** Work to be completed **
Exact wording is required for every entry; transcribe all of them and leave the images out.

** Source material **
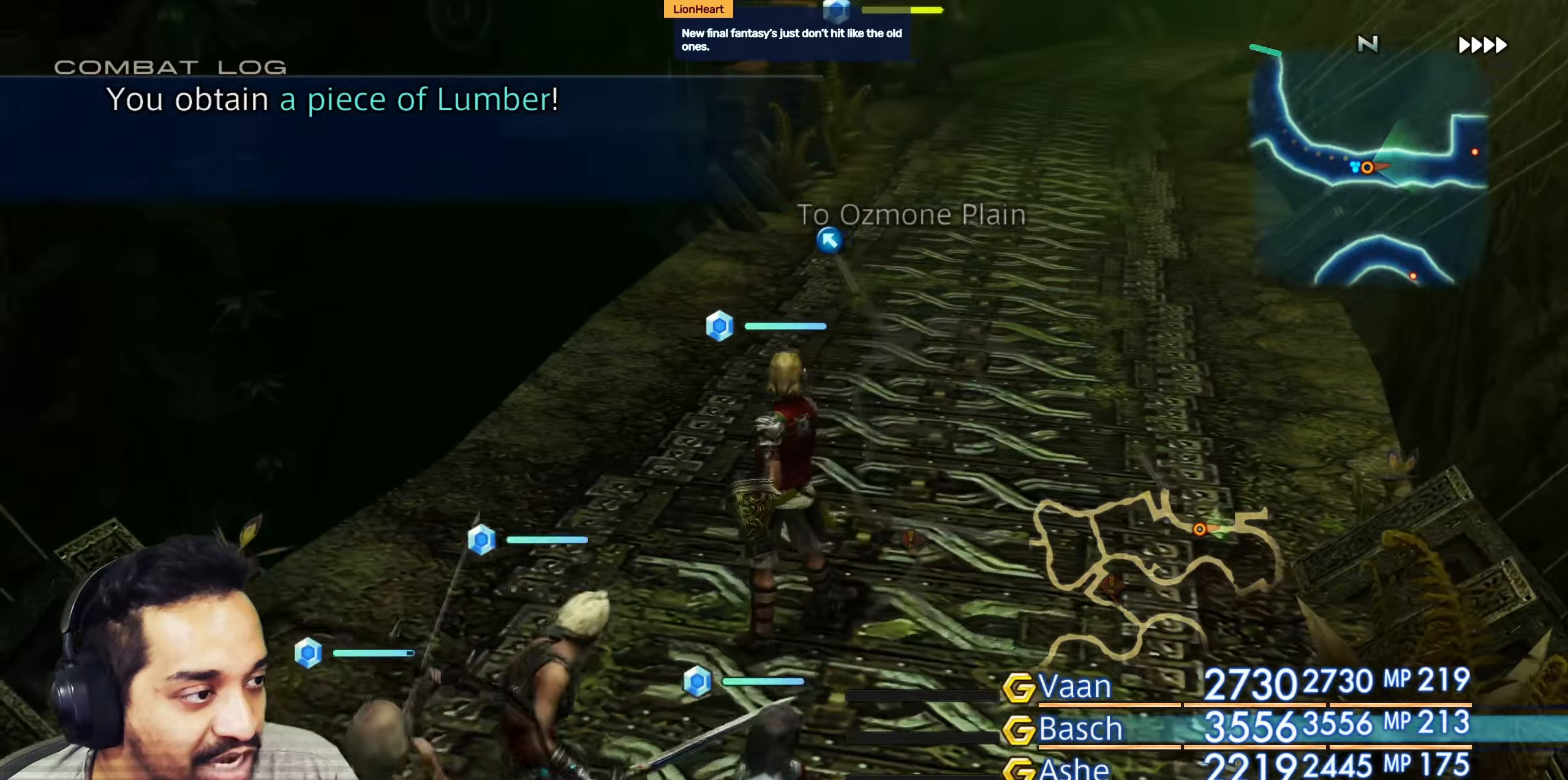
{"buttons": [], "left_stick": "up", "right_stick": "center", "events": [[17, "left_stick", "up"], [83, "L2", "down"], [117, "left_stick", "up-right"], [167, "L2", "up"], [250, "left_stick", "center"], [433, "left_stick", "up"]]}
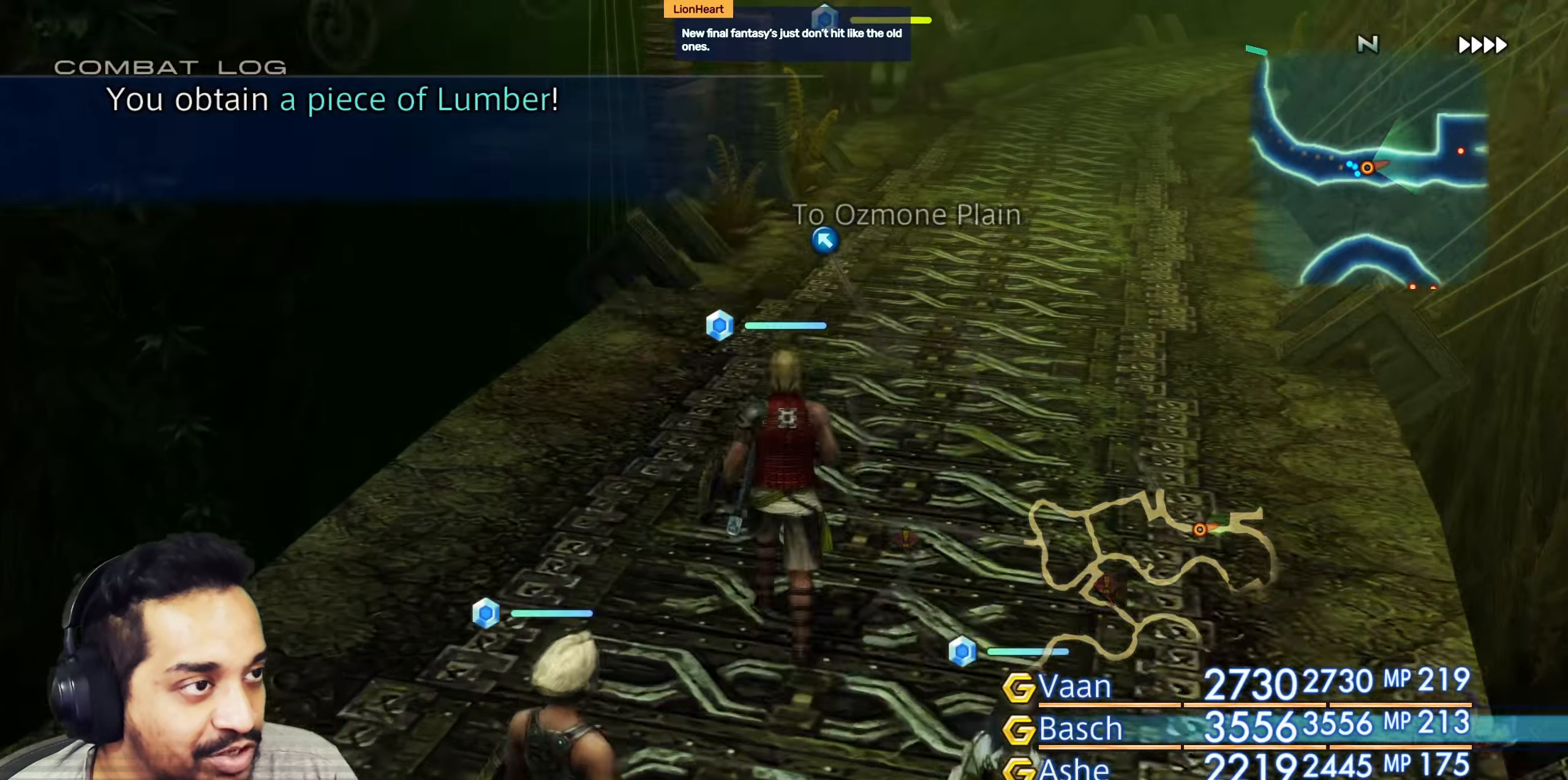
{"buttons": [], "left_stick": "up", "right_stick": "center", "events": []}
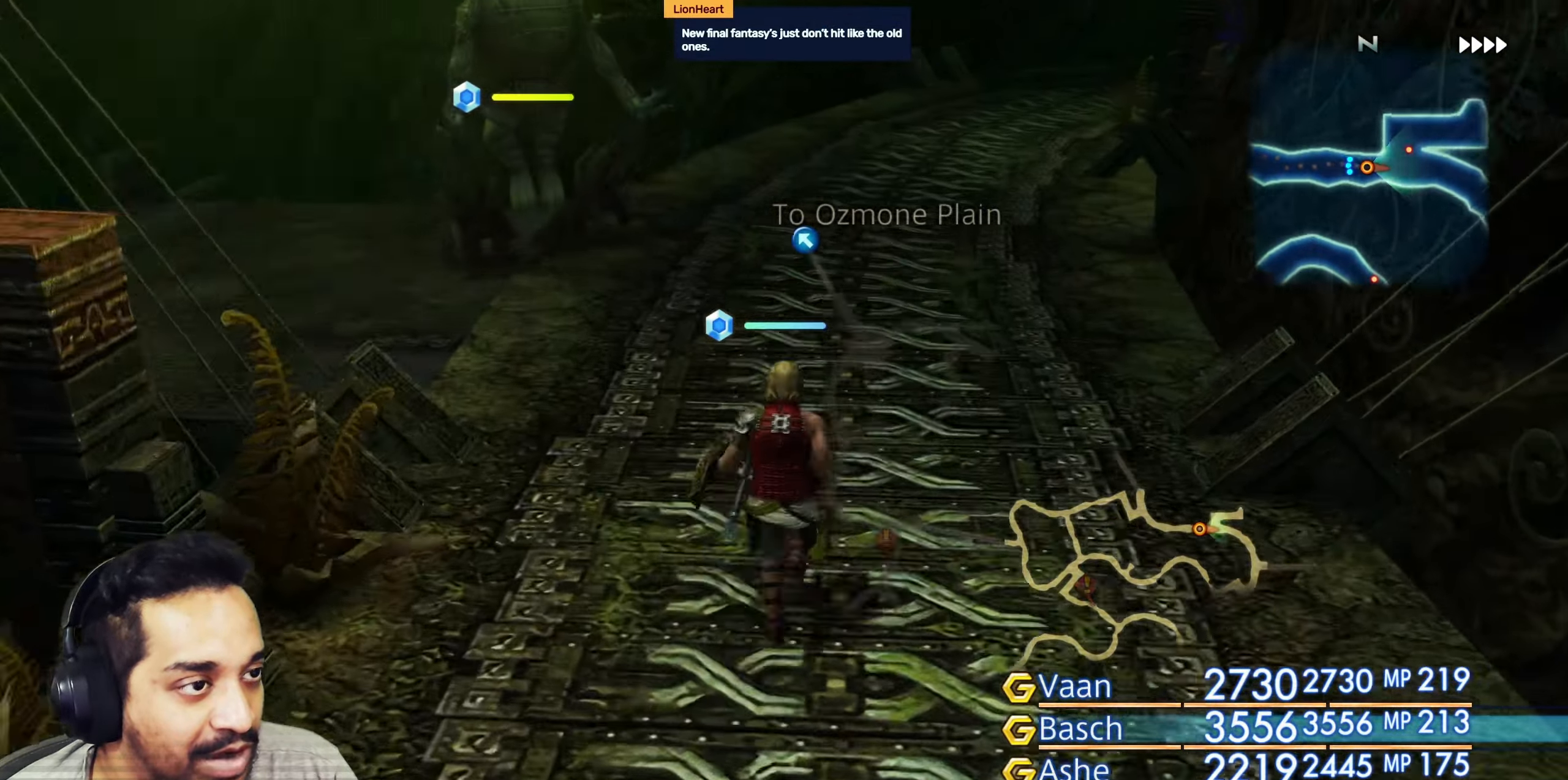
{"buttons": [], "left_stick": "center", "right_stick": "center", "events": [[100, "right_stick", "left"], [250, "left_stick", "center"], [367, "right_stick", "center"]]}
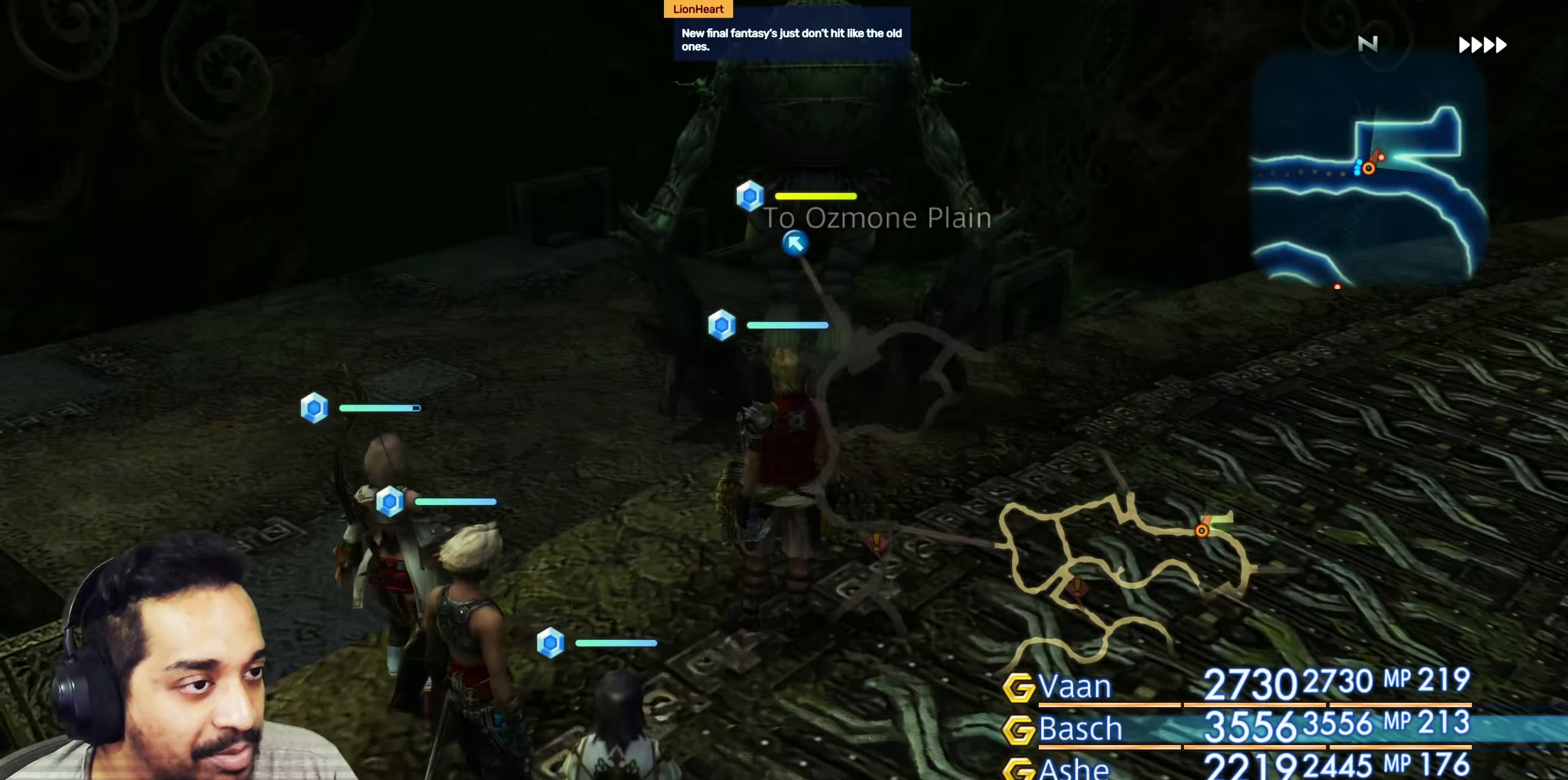
{"buttons": [], "left_stick": "center", "right_stick": "center", "events": [[317, "CROSS", "down"], [500, "CROSS", "up"]]}
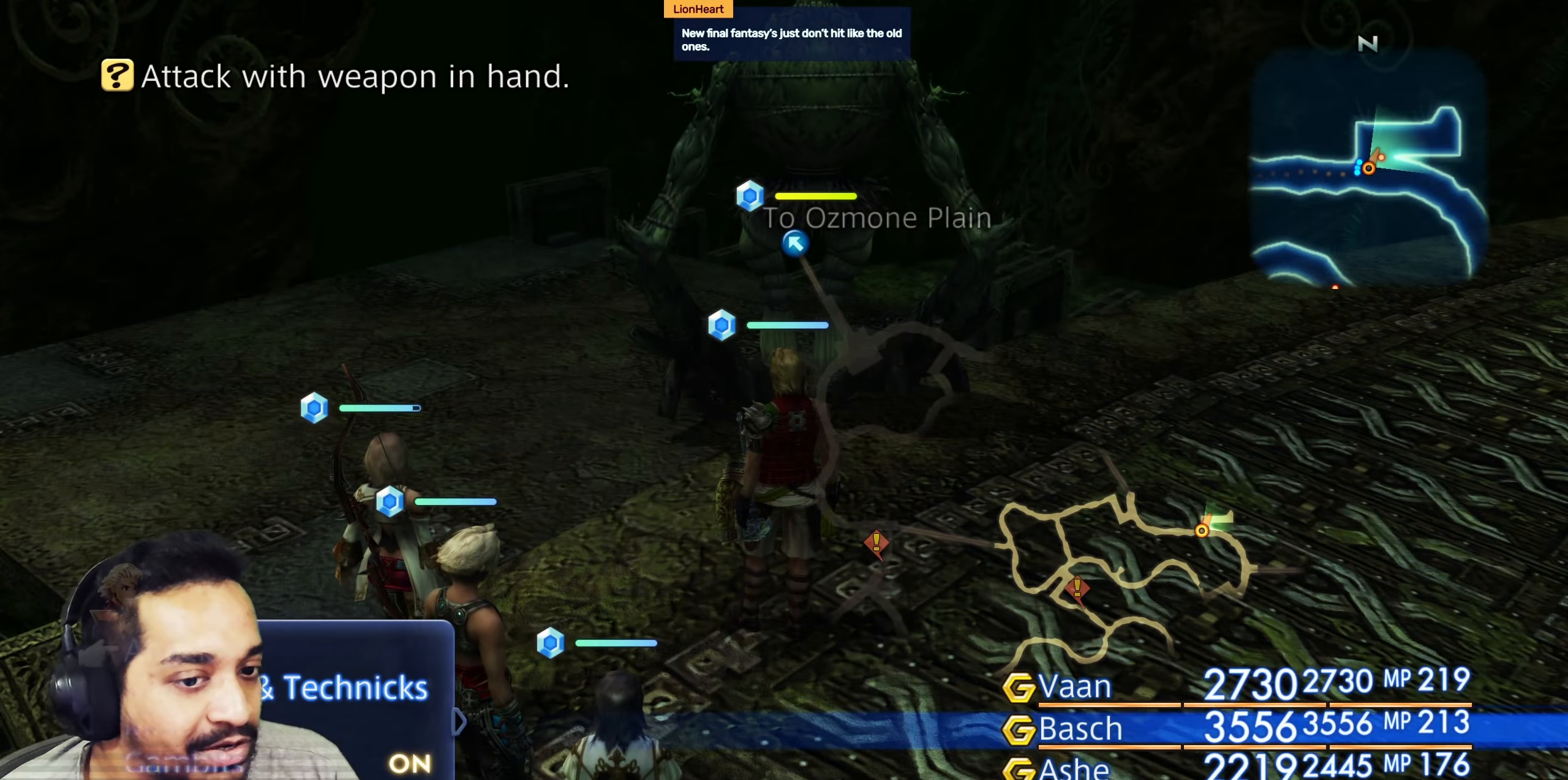
{"buttons": [], "left_stick": "center", "right_stick": "center", "events": [[200, "CROSS", "down"], [367, "CROSS", "up"]]}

** Solution to the problem **
{"buttons": [], "left_stick": "up", "right_stick": "center", "events": [[17, "left_stick", "up"], [83, "L2", "down"], [117, "left_stick", "up-right"], [167, "L2", "up"], [250, "left_stick", "center"], [433, "left_stick", "up"]]}
{"buttons": [], "left_stick": "up", "right_stick": "center", "events": []}
{"buttons": [], "left_stick": "center", "right_stick": "center", "events": [[100, "right_stick", "left"], [250, "left_stick", "center"], [367, "right_stick", "center"]]}
{"buttons": [], "left_stick": "center", "right_stick": "center", "events": [[317, "CROSS", "down"], [500, "CROSS", "up"]]}
{"buttons": [], "left_stick": "center", "right_stick": "center", "events": [[200, "CROSS", "down"], [367, "CROSS", "up"]]}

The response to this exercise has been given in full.